#### THE PROBLEM:
Go through the records and extract every line with the word "displays".

[LISTED ENTRIES]

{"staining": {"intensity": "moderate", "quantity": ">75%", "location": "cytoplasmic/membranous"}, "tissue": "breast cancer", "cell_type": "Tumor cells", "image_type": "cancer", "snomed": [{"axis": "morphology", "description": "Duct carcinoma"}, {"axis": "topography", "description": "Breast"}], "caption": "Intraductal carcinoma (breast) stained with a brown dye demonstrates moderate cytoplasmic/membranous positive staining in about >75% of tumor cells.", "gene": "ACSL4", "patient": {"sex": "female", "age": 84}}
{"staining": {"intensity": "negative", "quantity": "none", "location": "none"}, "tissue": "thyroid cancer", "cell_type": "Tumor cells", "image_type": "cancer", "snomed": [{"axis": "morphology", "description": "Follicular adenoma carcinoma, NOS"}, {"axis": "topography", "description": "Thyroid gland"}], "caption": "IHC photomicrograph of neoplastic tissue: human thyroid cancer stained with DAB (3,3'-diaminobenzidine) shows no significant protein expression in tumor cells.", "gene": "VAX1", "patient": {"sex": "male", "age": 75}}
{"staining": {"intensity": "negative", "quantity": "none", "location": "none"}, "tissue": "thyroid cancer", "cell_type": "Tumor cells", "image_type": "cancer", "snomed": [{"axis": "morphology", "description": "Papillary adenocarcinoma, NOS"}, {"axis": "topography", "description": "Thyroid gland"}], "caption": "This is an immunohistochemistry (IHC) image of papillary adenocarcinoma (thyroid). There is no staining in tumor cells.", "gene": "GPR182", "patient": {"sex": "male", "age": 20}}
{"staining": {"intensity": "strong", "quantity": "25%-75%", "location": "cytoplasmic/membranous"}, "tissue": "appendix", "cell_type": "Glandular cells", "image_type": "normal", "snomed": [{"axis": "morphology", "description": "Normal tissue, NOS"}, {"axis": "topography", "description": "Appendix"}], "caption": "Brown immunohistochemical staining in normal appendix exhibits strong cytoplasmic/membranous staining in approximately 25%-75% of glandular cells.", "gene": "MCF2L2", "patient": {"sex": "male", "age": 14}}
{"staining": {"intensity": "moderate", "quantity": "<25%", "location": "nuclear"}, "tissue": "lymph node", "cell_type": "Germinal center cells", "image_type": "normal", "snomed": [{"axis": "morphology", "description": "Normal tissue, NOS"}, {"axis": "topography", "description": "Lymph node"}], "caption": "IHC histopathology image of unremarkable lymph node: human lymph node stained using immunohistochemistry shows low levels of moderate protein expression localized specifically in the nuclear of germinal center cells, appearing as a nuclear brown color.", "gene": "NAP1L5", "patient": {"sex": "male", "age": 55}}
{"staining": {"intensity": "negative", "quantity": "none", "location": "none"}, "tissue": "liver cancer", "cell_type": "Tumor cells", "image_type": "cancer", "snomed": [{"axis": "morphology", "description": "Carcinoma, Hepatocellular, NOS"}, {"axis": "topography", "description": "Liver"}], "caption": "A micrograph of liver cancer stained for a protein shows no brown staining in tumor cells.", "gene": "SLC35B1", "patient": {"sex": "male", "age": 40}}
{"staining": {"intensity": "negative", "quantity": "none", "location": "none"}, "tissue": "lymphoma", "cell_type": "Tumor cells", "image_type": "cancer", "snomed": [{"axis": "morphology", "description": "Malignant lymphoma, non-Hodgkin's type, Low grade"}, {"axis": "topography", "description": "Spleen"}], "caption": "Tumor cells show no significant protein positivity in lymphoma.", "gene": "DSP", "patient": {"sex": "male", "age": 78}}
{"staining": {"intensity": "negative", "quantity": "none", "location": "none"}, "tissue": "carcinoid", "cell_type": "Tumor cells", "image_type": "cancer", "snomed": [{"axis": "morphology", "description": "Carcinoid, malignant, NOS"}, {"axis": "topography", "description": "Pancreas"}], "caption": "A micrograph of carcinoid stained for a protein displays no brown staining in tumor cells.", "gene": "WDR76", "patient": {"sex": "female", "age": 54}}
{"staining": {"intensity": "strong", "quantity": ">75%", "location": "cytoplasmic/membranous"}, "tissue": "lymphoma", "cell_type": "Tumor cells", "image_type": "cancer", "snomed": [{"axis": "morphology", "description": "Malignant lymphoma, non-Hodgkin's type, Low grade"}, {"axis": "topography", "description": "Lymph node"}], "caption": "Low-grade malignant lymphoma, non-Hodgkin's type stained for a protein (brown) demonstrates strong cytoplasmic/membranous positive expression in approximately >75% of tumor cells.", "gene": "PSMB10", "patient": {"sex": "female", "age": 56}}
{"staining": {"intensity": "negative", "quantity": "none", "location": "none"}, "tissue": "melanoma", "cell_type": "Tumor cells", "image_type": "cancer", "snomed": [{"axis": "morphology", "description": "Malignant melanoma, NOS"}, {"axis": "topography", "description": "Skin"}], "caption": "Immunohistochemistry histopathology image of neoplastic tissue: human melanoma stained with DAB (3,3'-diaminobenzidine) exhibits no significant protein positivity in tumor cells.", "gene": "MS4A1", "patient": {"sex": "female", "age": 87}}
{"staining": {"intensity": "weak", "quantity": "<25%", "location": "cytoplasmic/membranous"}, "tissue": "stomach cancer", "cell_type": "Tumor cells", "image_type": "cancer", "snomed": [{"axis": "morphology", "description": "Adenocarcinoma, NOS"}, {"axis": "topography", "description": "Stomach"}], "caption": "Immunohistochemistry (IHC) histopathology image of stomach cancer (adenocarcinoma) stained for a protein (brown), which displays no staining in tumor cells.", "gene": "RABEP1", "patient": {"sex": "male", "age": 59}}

[/LISTED ENTRIES]

#### RESPONSE AREA:
{"staining": {"intensity": "negative", "quantity": "none", "location": "none"}, "tissue": "carcinoid", "cell_type": "Tumor cells", "image_type": "cancer", "snomed": [{"axis": "morphology", "description": "Carcinoid, malignant, NOS"}, {"axis": "topography", "description": "Pancreas"}], "caption": "A micrograph of carcinoid stained for a protein displays no brown staining in tumor cells.", "gene": "WDR76", "patient": {"sex": "female", "age": 54}}
{"staining": {"intensity": "weak", "quantity": "<25%", "location": "cytoplasmic/membranous"}, "tissue": "stomach cancer", "cell_type": "Tumor cells", "image_type": "cancer", "snomed": [{"axis": "morphology", "description": "Adenocarcinoma, NOS"}, {"axis": "topography", "description": "Stomach"}], "caption": "Immunohistochemistry (IHC) histopathology image of stomach cancer (adenocarcinoma) stained for a protein (brown), which displays no staining in tumor cells.", "gene": "RABEP1", "patient": {"sex": "male", "age": 59}}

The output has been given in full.